Pregnant women who get COVID-19 are four times more likely to require hospitalization than the average person, and 11 times more likely to need intensive care, she said.
According to public health authorities all over the world, the vaccines reduce those risks.
And both doctors said they've seen nothing to suggest COVID vaccines have any impact on unborn children or fertility.
But what about all those women saying the vaccine changed their periods?
Murphy-Kaulbeck said she's seen no evidence of that, but El-Chaâr said it's very possible.
Period changes are a normal response to stress or other bodily changes, said El-Chaâr, and a vaccine could trigger that. Things generally return to normal within a couple of months.
Both doctors noted a period change does not necessarily signal any issue with fertility.
Is there any proof COVID-19 vaccines DO NOT reduce fertility?
Initially the vaccines were not tested on pregnant women, but at this point, said El-Chaâr, there is "a lot of great data."
A new study by a U.S. fertility clinic looked at people who were vaccinated, unvaccinated and previously infected with COVID, said Murphy-Kaulbeck.
None found any impact on fertility, they said.
How do you know COVID-19 vaccines won't hurt my unborn baby?
More than 150,000 women have registered with the Centers for Disease Control in the U.S., said Murphy-Kaulbeck. And nothing alarming has happened to the women who received vaccines or their babies.
Research has found the mRNA molecule is out of a person's body within about a week after getting the shot, said El-Chaâr, and does not transfer across the placenta.
There's no long-term data yet, so how can you say it's safe?
"I think people need to realize there's been many other trials — for influenza, Zika, Ebola — that have used the mRNA technology," said Murphy-Kaulbeck, dating back to 2006.
And there's nothing to show any association with infertility, she said.
Pregnant women have been getting vaccines such as flu shots for many years, said El-Chaâr, and no harm has been done to their children or "school-aged outcomes."
"These are not 'experimental vaccines,'" said Murphy-Kaulbeck. "They're based on science and they're based on data and information ... It's just been accelerated due to the pandemic."
I've read the mRNA vaccine targets a protein called Syncytin-1 needed for placenta development.
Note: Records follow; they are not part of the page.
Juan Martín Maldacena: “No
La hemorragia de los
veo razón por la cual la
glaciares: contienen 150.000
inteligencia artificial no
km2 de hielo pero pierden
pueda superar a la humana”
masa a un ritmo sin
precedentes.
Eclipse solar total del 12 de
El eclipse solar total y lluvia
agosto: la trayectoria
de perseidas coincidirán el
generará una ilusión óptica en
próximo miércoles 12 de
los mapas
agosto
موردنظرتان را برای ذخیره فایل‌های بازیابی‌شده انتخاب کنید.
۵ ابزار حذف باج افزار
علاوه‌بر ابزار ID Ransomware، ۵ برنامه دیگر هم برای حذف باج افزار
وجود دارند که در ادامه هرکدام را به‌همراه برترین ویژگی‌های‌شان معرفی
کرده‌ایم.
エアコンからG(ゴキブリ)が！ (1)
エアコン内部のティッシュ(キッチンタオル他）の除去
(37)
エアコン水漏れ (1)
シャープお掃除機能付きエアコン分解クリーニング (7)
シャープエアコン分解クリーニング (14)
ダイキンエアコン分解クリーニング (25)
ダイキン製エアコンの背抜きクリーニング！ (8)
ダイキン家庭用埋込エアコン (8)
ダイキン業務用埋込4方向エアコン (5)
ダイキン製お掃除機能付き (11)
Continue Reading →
That sounds bad.
A recent study tested this, said Murphy-Kaulbeck and found it to be untrue.
There was no immune cross-reaction between COVID-19 spike protein and Syncytin-1, she said.
"The immune system is able to recognize quite clearly which one is which."
El-Chaâr said as a scientist and clinician, the Syncytin-1 theory made no sense to her from the beginning.
It's a protein that doesn't exist in the body unless a person is pregnant.
"And if you're pregnant," she said, "you don't have infertility."
Murphy-Kaulbeck warned against basing medical decisions on things you read on social media. She recommended speaking with a healthcare provider or consulting the websites of the Public Health Agency of Canada or the U.S. Centers for Disease Control.
"They'll give you accurate information based on the most recent research."